Dr Meïté Ismaila

Enseignant-chercheur en socio-anthropologie du travail et des organisations à l’Université Alassane Ouattara de Bouaké, le Docteur Ismaila Meïté s’impose comme l’une des voix académiques les plus pertinentes sur les transformations du travail, la précarité de l’emploi et la place stratégique des seniors dans les organisations africaines. Titulaire d’un doctorat en socio-anthropologie des organisations et du travail, obtenu avec la mention très honorable en juillet 2024, il inscrit son parcours à la croisée de la rigueur scientifique et de l’expertise opérationnelle.
Ses travaux de recherche interrogent en profondeur les dynamiques socioculturelles du travail, les mobilités humaines, l’économie informelle et les stratégies sociales de survie, avec une attention particulière portée aux déterminants socioculturels de l’émigration clandestine des jeunes en Côte d’Ivoire. À travers ses analyses, Docteur Meïté met en lumière les interactions complexes entre précarité économique, gouvernance publique, organisations sociales et politiques de développement. Une approche qui éclaire, par ricochet, les fragilités structurelles des institutions, notamment universitaires, face au vieillissement de leur capital humain.
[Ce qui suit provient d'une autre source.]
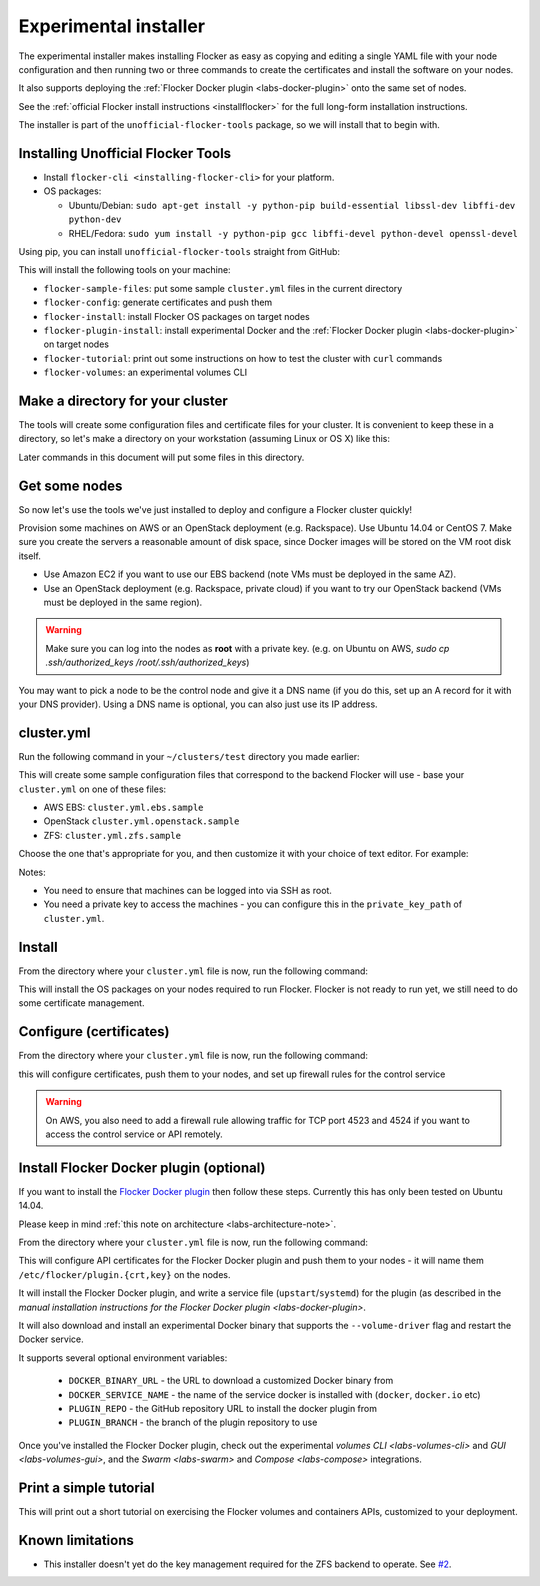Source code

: .. _labs-installer:

======================
Experimental installer
======================

The experimental installer makes installing Flocker as easy as copying and editing a single YAML file with your node configuration and then running two or three commands to create the certificates and install the software on your nodes.

It also supports deploying the :ref:`Flocker Docker plugin <labs-docker-plugin>` onto the same set of nodes.

See the :ref:`official Flocker install instructions <installflocker>` for the full long-form installation instructions.

The installer is part of the ``unofficial-flocker-tools`` package, so we will install that to begin with.

.. _labs-installing-unofficial-flocker-tools:

Installing Unofficial Flocker Tools
===================================

* Install ``flocker-cli <installing-flocker-cli>`` for your platform.
* OS packages:

  * Ubuntu/Debian: ``sudo apt-get install -y python-pip build-essential libssl-dev libffi-dev python-dev``
  * RHEL/Fedora: ``sudo yum install -y python-pip gcc libffi-devel python-devel openssl-devel``

Using pip, you can install ``unofficial-flocker-tools`` straight from GitHub:

.. prompt:: bash $

    sudo pip install git+https://github.com/clusterhq/unofficial-flocker-tools.git

This will install the following tools on your machine:

* ``flocker-sample-files``: put some sample ``cluster.yml`` files in the current directory
* ``flocker-config``: generate certificates and push them
* ``flocker-install``: install Flocker OS packages on target nodes
* ``flocker-plugin-install``: install experimental Docker and the :ref:`Flocker Docker plugin <labs-docker-plugin>` on target nodes
* ``flocker-tutorial``: print out some instructions on how to test the cluster with ``curl`` commands
* ``flocker-volumes``: an experimental volumes CLI

.. _labs-installer-certs-directory:

Make a directory for your cluster
=================================

The tools will create some configuration files and certificate files for your cluster.
It is convenient to keep these in a directory, so let's make a directory on your workstation (assuming Linux or OS X) like this:

.. prompt:: bash $

    mkdir -p ~/clusters/test
    cd ~/clusters/test

Later commands in this document will put some files in this directory.

Get some nodes
==============

So now let's use the tools we've just installed to deploy and configure a Flocker cluster quickly!

Provision some machines on AWS or an OpenStack deployment (e.g. Rackspace).
Use Ubuntu 14.04 or CentOS 7.
Make sure you create the servers a reasonable amount of disk space, since Docker images will be stored on the VM root disk itself.

* Use Amazon EC2 if you want to use our EBS backend (note VMs must be deployed in the same AZ).
* Use an OpenStack deployment (e.g. Rackspace, private cloud) if you want to try our OpenStack backend (VMs must be deployed in the same region).

.. warning::
    Make sure you can log into the nodes as **root** with a private key. (e.g. on Ubuntu on AWS, `sudo cp .ssh/authorized_keys /root/.ssh/authorized_keys`)

You may want to pick a node to be the control node and give it a DNS name (if you do this, set up an A record for it with your DNS provider). Using a DNS name is optional, you can also just use its IP address.

cluster.yml
===========

Run the following command in your ``~/clusters/test`` directory you made earlier:

.. prompt:: bash $

    flocker-sample-files

This will create some sample configuration files that correspond to the backend Flocker will use - base your ``cluster.yml`` on one of these files:

* AWS EBS: ``cluster.yml.ebs.sample``
* OpenStack ``cluster.yml.openstack.sample``
* ZFS: ``cluster.yml.zfs.sample``

Choose the one that's appropriate for you, and then customize it with your choice of text editor.
For example:

.. prompt:: bash $

    mv cluster.yml.ebs.sample cluster.yml
    vim cluster.yml # customize for your cluster

Notes:

* You need to ensure that machines can be logged into via SSH as root.
* You need a private key to access the machines - you can configure this in the ``private_key_path`` of ``cluster.yml``.

Install
=======

From the directory where your ``cluster.yml`` file is now, run the following command:

.. prompt:: bash $

    flocker-install cluster.yml

This will install the OS packages on your nodes required to run Flocker.
Flocker is not ready to run yet, we still need to do some certificate management.


Configure (certificates)
========================

From the directory where your ``cluster.yml`` file is now, run the following command:

.. prompt:: bash $

    flocker-config cluster.yml

this will configure certificates, push them to your nodes, and set up firewall rules for the control service

.. warning::
    On AWS, you also need to add a firewall rule allowing traffic for TCP port 4523 and 4524 if you want to access the control service or API remotely.

Install Flocker Docker plugin (optional)
========================================

If you want to install the `Flocker Docker plugin <labs-docker-plugin>`_ then follow these steps.
Currently this has only been tested on Ubuntu 14.04.

Please keep in mind :ref:`this note on architecture <labs-architecture-note>`.

From the directory where your ``cluster.yml`` file is now, run the following command:

.. prompt:: bash $

    flocker-plugin-install cluster.yml

This will configure API certificates for the Flocker Docker plugin and push them to your nodes - it will name them ``/etc/flocker/plugin.{crt,key}`` on the nodes.

It will install the Flocker Docker plugin, and write a service file (``upstart``/``systemd``) for the plugin (as described in the `manual installation instructions for the Flocker Docker plugin <labs-docker-plugin>`.

It will also download and install an experimental Docker binary that supports the ``--volume-driver`` flag and restart the Docker service.

It supports several optional environment variables:

 * ``DOCKER_BINARY_URL`` - the URL to download a customized Docker binary from
 * ``DOCKER_SERVICE_NAME`` - the name of the service docker is installed with (``docker``, ``docker.io`` etc)
 * ``PLUGIN_REPO`` - the GitHub repository URL to install the docker plugin from
 * ``PLUGIN_BRANCH`` - the branch of the plugin repository to use

Once you've installed the Flocker Docker plugin, check out the experimental `volumes CLI <labs-volumes-cli>` and `GUI <labs-volumes-gui>`, and the `Swarm <labs-swarm>` and `Compose <labs-compose>` integrations.

Print a simple tutorial
=======================

.. prompt:: bash $

    ./tutorial.py cluster.yml

This will print out a short tutorial on exercising the Flocker volumes and containers APIs, customized to your deployment.

Known limitations
=================

* This installer doesn't yet do the key management required for the ZFS backend to operate.
  See `#2 <https://github.com/ClusterHQ/unofficial-flocker-tools/issues/2>`_.

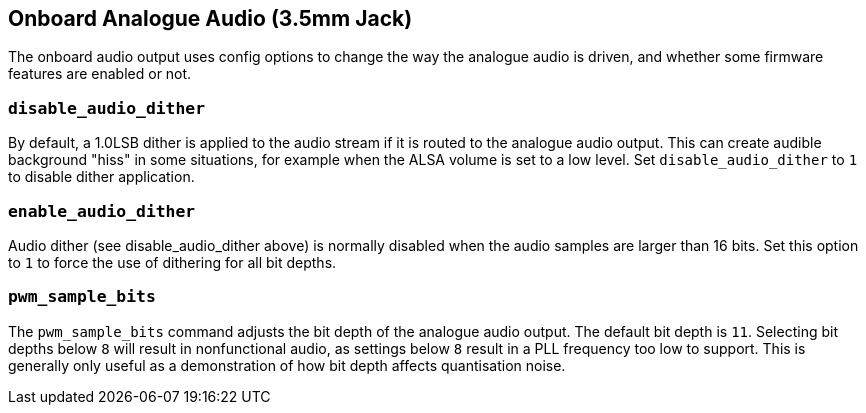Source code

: == Onboard Analogue Audio (3.5mm Jack)

The onboard audio output uses config options to change the way the analogue audio is driven, and whether some firmware features are enabled or not.

=== `disable_audio_dither`

By default, a 1.0LSB dither is applied to the audio stream if it is routed to the analogue audio output. This can create audible background "hiss" in some situations, for example when the ALSA volume is set to a low level. Set `disable_audio_dither` to `1` to disable dither application.

=== `enable_audio_dither`

Audio dither (see disable_audio_dither above) is normally disabled when the audio samples are larger than 16 bits. Set this option to `1` to force the use of dithering for all bit depths.

=== `pwm_sample_bits`

The `pwm_sample_bits` command adjusts the bit depth of the analogue audio output. The default bit depth is `11`. Selecting bit depths below `8` will result in nonfunctional audio, as settings below `8` result in a PLL frequency too low to support. This is generally only useful as a demonstration of how bit depth affects quantisation noise.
Dans le cadre de ses recherches et de ses interventions, il insiste sur le rôle fondamental des seniors, qu’il qualifie de « colonne vertébrale du fonctionnement académique de l’université, à la fois sur le plan scientifique, pédagogique et organisationnel ». Pour lui, le véritable enjeu n’est pas seulement le renouvellement générationnel, mais la transmission. « À l’université, ce qui fait réellement fonctionner l’institution n’est pas toujours écrit : ce sont des pratiques informelles transmises par les seniors », observe-t-il. Or, ces savoirs tacites, ces codes organisationnels et ces réseaux scientifiques risquent de disparaître avec les départs à la retraite, faute de dispositifs formalisés.
Docteur Meïté alerte ainsi sur un risque souvent sous-estimé : « Le risque aujourd’hui, ce n’est pas le manque de compétences, mais la perte de la culture organisationnelle lorsque les seniors partent sans transmission formalisée. » Une situation qui fragilise la relève universitaire, encore largement dépendante de relations de mentorat informelles. « Le mentorat repose encore largement sur des relations personnelles ; or, quand les seniors s’en vont, ces relations disparaissent avec eux », souligne-t-il.
Cette réflexion s’inscrit également dans son engagement institutionnel. Docteur Ismaila Meïtéest membre de la commission Master 1 du département d’Anthropologie et de Sociologie de l’Université Alassane Ouattara, où il contribue à l’évaluation, à l’orientation et à l’accompagnement académique des étudiants. Il est par ailleurs membre du Laboratoire des Sciences Sociales Éducation et Développement (LASSED), au sein du Groupe de Recherche en Organisation, Communication et Changement (GRO2C), un cadre scientifique dans lequel il approfondit ses travaux sur les dynamiques organisationnelles, les mutations institutionnelles et les processus de changement social.
Au-delà du monde académique, son expertise s’appuie sur un parcours professionnel pluridisciplinaire. Titulaire d’un MBA en Marketing et Stratégies du CESAG de Dakar et d’un Master en Études de développement de l’Institut Universitaire d’Abidjan, Docteur Meïtéa collaboré avec plusieurs organisations internationales, dont l’Organisation Internationale du Travail (OIT). Il y est intervenu sur des projets liés à l’emploi, au suivi-évaluation, à l’analyse de politiques publiques et à l’aide à la décision stratégique. Il s’intéresse également aux innovations financières et à la FinTech en Afrique, à travers des travaux de recherche appliquée.
Bilingue français–anglais, doté d’une solide connaissance des réalités sociales africaines, Docteur Ismaila Meïté défend enfin un enjeu souvent négligé : la reconnaissance symbolique des seniors. « Beaucoup de professeurs partent à la retraite sans reconnaissance institutionnelle, malgré toute une vie consacrée à l’enseignement et à la recherche », rappelle-t-il, estimant que ce capital symbolique est parfois plus déterminant que la dimension économique. Une réflexion essentielle à l’heure où l’Afrique doit penser la transition générationnelle sans perdre sa mémoire institutionnelle.